Burger King agreed on Thursday to sell itself to an investment firm with roots in Brazil in a deal valued at US$4 billion, including the assumption of the firm’s debt.
The deal is the largest leveraged buyout of a fast-food chain ever, according to market researcher CapitalIQ, and the second for Burger King in the past eight years.
Burger King’s potential new owner, 3G Capital, is backed by wealthy Brazilians, including a billionaire and former tennis champion who Warren Buffett calls a “good friend.”
3G decided upon Burger King as a potential investment several months ago and began a series of friendly discussions with the fast-food chain’s management, people with direct knowledge of the talks said.
The investment firm plans to expand Burger King’s presence internationally, especially in Latin America and Asia.
“The iconic Burger King brand, its solid franchisee network and great product offerings make this a perfect fit for 3G Capital,” Alexandre Behring, 3G’s managing partner, said in a statement.

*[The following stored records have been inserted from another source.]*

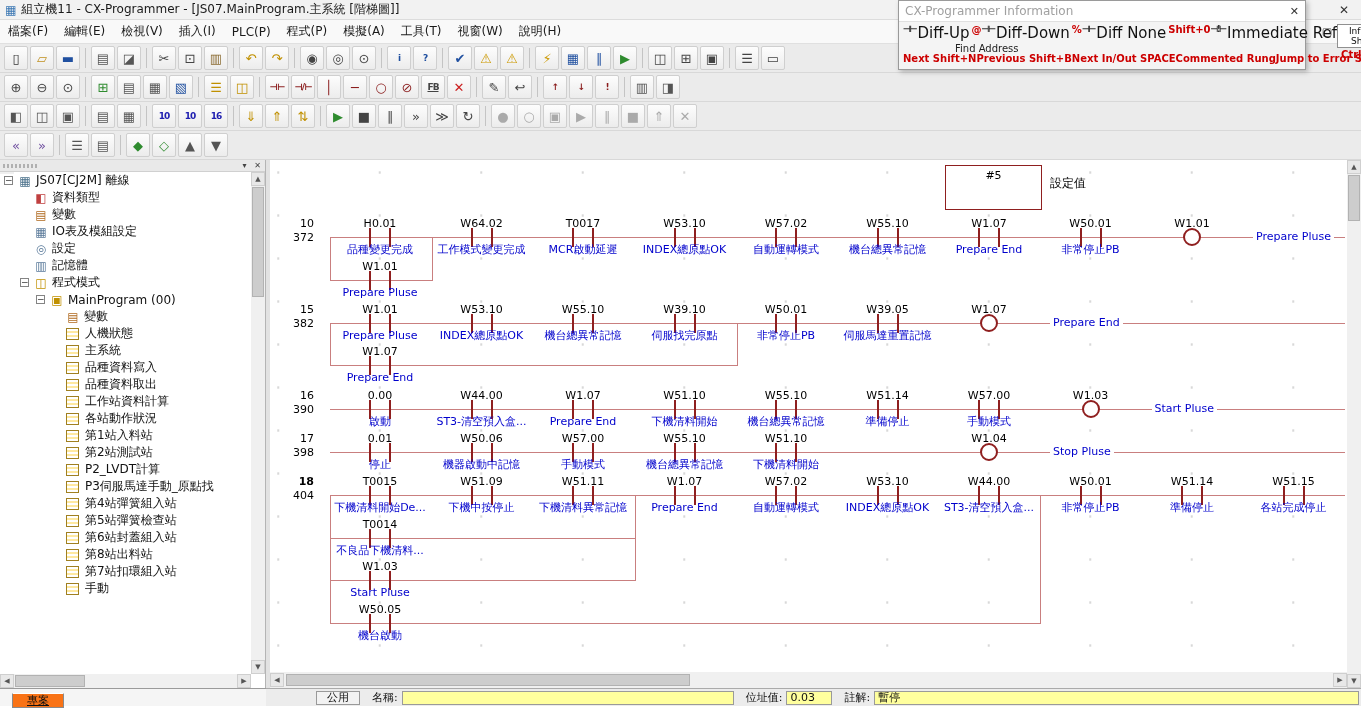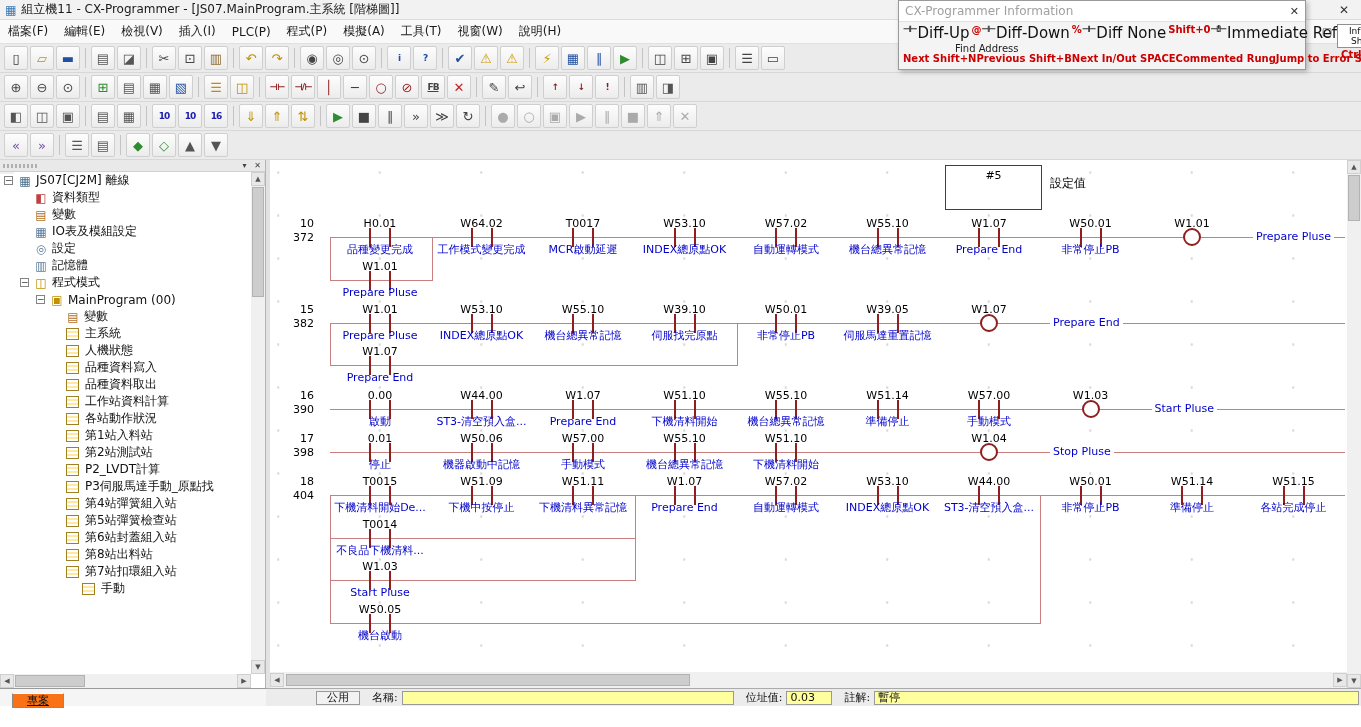--- a/index.html
+++ b/index.html
@@ -472,12 +472,12 @@
         <div class="trow" style="padding-left: 52px;">
           <span class="expsp"></span>
           <span class="tico tico-section"></span>
+          <span class="tlabel">人機狀態</span>
+        </div>
+        <div class="trow" style="padding-left: 52px;">
+          <span class="expsp"></span>
+          <span class="tico tico-section"></span>
           <span class="tlabel">主系統</span>
-        </div>
-        <div class="trow" style="padding-left: 52px;">
-          <span class="expsp"></span>
-          <span class="tico tico-section"></span>
-          <span class="tlabel">人機狀態</span>
         </div>
         <div class="trow" style="padding-left: 52px;">
           <span class="expsp"></span>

Yet in North America, where Burger King derives nearly 70 percent of its revenue, the chain has struggled. Last week, the company forecast weak demand in its new fiscal year and cautioned that uncertainty regarding the costs of wheat and beef could affect its results.
Analysts point to weaknesses like Burger King’s menu, which is less varied than McDonald’s. Burger King’s customers, largely younger men, have also suffered more from the economic slowdown.
On Thursday, Behring and Burger King’s chairman and chief executive, John Chidsey, spoke to Burger King employees in Miami about the deal, assuring them that 3G would continue to invest in the company.
Chidsey is expected to retain his roles until the deal closes. After that, Behring will take on the title of co-chairman alongside Chidsey.
3G is working with the company to find a new chief executive.
Under the terms of the deal, 3G will pay US$24 a share for Burger King, or US$3.26 billion, a 46 percent premium to Burger King’s share price before reports emerged that the fast-food giant was in sales talks.
While some analysts questioned the price of the deal, Burger King’s stock had climbed as high as US$22.06 as recently as April.
3G believes that the markets have undervalued the company. Shares in Burger King jumped more than 25 percent on Thursday, closing at US$23.59.
3G expects to begin its tender offer no later than Sept. 17 and to close the deal in the fourth quarter this year. Burger King has the right to solicit higher offers through Oct. 12 under what is known as a “go shop” period.
3G’s investments have been focused mainly on consumer-oriented companies. Among 3G’s backers is Jorge Paulo Lemann, a former investment banker who also serves on Anheuser-Busch InBev’s board.